Given information:
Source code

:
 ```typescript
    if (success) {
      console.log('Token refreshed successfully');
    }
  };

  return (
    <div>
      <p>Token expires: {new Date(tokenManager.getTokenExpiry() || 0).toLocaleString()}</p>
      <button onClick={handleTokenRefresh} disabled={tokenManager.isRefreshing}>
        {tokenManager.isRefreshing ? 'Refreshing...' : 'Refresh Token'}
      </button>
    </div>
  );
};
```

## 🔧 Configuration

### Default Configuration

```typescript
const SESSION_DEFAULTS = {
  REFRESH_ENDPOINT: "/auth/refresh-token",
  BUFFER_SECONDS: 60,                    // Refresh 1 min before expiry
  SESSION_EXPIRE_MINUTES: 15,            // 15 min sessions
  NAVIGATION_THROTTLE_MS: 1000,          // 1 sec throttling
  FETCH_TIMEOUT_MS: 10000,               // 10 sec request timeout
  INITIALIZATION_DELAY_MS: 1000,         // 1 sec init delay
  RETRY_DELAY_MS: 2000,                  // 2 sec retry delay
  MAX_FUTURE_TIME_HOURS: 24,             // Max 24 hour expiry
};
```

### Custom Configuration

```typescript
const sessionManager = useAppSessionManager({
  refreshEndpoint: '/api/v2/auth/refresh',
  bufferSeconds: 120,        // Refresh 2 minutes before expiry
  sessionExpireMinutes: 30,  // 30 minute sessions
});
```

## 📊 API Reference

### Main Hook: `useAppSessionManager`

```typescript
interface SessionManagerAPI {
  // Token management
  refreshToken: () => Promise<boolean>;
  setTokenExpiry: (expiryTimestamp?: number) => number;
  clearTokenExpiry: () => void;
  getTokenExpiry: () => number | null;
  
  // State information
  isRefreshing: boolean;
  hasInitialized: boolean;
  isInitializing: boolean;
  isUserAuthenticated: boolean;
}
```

What the task requires: Write out the whole listing exactly as it stands.

Reply:
Source code

:
 ```typescript
    if (success) {
      console.log('Token refreshed successfully');
    }
  };

  return (
    <div>
      <p>Token expires: {new Date(tokenManager.getTokenExpiry() || 0).toLocaleString()}</p>
      <button onClick={handleTokenRefresh} disabled={tokenManager.isRefreshing}>
        {tokenManager.isRefreshing ? 'Refreshing...' : 'Refresh Token'}
      </button>
    </div>
  );
};
```

## 🔧 Configuration

### Default Configuration

```typescript
const SESSION_DEFAULTS = {
  REFRESH_ENDPOINT: "/auth/refresh-token",
  BUFFER_SECONDS: 60,                    // Refresh 1 min before expiry
  SESSION_EXPIRE_MINUTES: 15,            // 15 min sessions
  NAVIGATION_THROTTLE_MS: 1000,          // 1 sec throttling
  FETCH_TIMEOUT_MS: 10000,               // 10 sec request timeout
  INITIALIZATION_DELAY_MS: 1000,         // 1 sec init delay
  RETRY_DELAY_MS: 2000,                  // 2 sec retry delay
  MAX_FUTURE_TIME_HOURS: 24,             // Max 24 hour expiry
};
```

### Custom Configuration

```typescript
const sessionManager = useAppSessionManager({
  refreshEndpoint: '/api/v2/auth/refresh',
  bufferSeconds: 120,        // Refresh 2 minutes before expiry
  sessionExpireMinutes: 30,  // 30 minute sessions
});
```

## 📊 API Reference

### Main Hook: `useAppSessionManager`

```typescript
interface SessionManagerAPI {
  // Token management
  refreshToken: () => Promise<boolean>;
  setTokenExpiry: (expiryTimestamp?: number) => number;
  clearTokenExpiry: () => void;
  getTokenExpiry: () => number | null;
  
  // State information
  isRefreshing: boolean;
  hasInitialized: boolean;
  isInitializing: boolean;
  isUserAuthenticated: boolean;
}
```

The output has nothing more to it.